Records from a collection
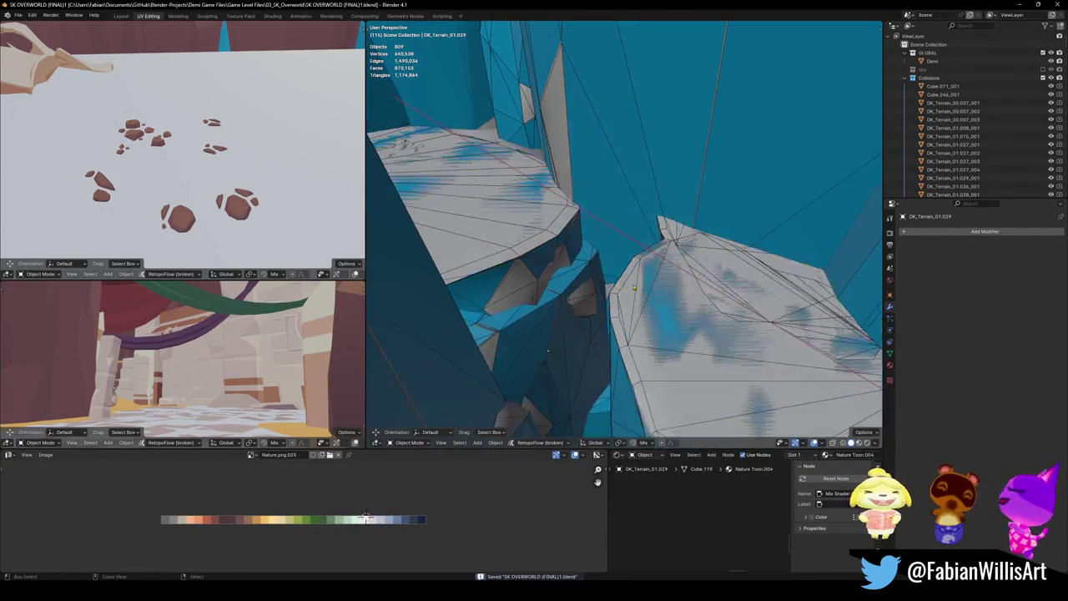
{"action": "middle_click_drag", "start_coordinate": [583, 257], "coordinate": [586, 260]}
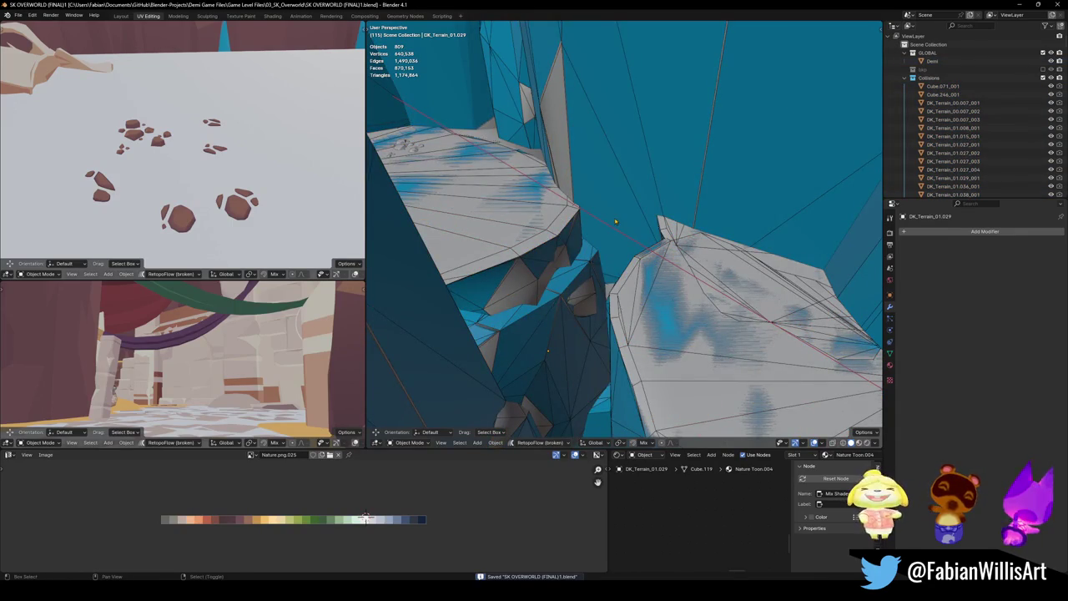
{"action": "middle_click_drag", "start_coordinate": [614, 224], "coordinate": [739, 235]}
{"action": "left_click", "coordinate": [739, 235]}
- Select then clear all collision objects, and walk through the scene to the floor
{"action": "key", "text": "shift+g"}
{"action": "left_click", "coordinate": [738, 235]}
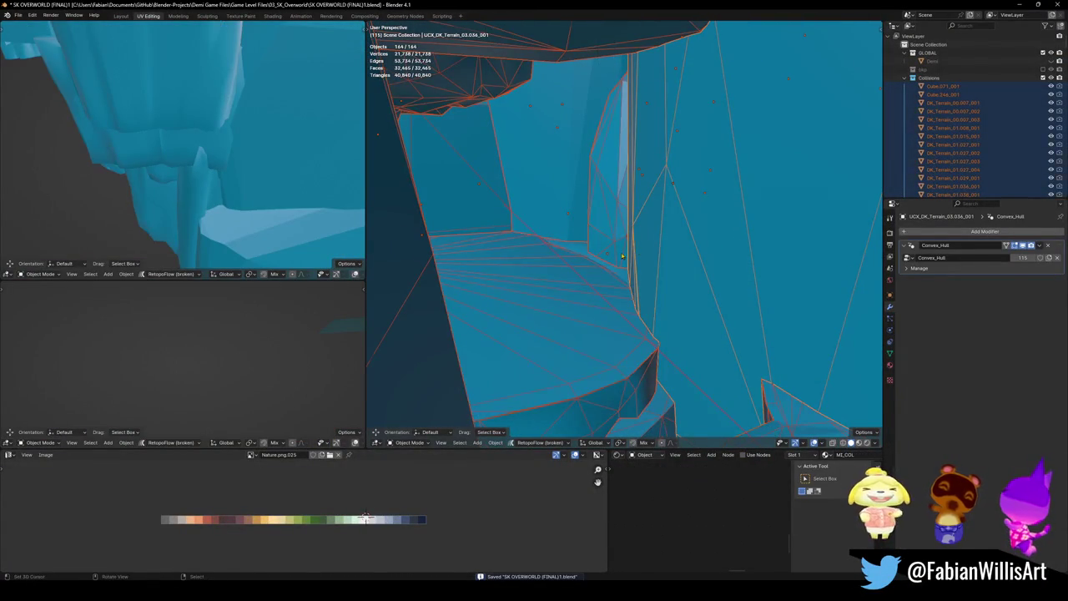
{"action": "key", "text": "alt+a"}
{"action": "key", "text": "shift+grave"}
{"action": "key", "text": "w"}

> **EXERCISE INSTRUCTIONS**
Please give the data again unaltered, leaving out any images.

> **EXERCISE RESPONSE**
{"action": "middle_click_drag", "start_coordinate": [583, 257], "coordinate": [586, 260]}
{"action": "middle_click_drag", "start_coordinate": [614, 224], "coordinate": [739, 235]}
{"action": "left_click", "coordinate": [739, 235]}
- Select then clear all collision objects, and walk through the scene to the floor
{"action": "key", "text": "shift+g"}
{"action": "left_click", "coordinate": [738, 235]}
{"action": "key", "text": "alt+a"}
{"action": "key", "text": "shift+grave"}
{"action": "key", "text": "w"}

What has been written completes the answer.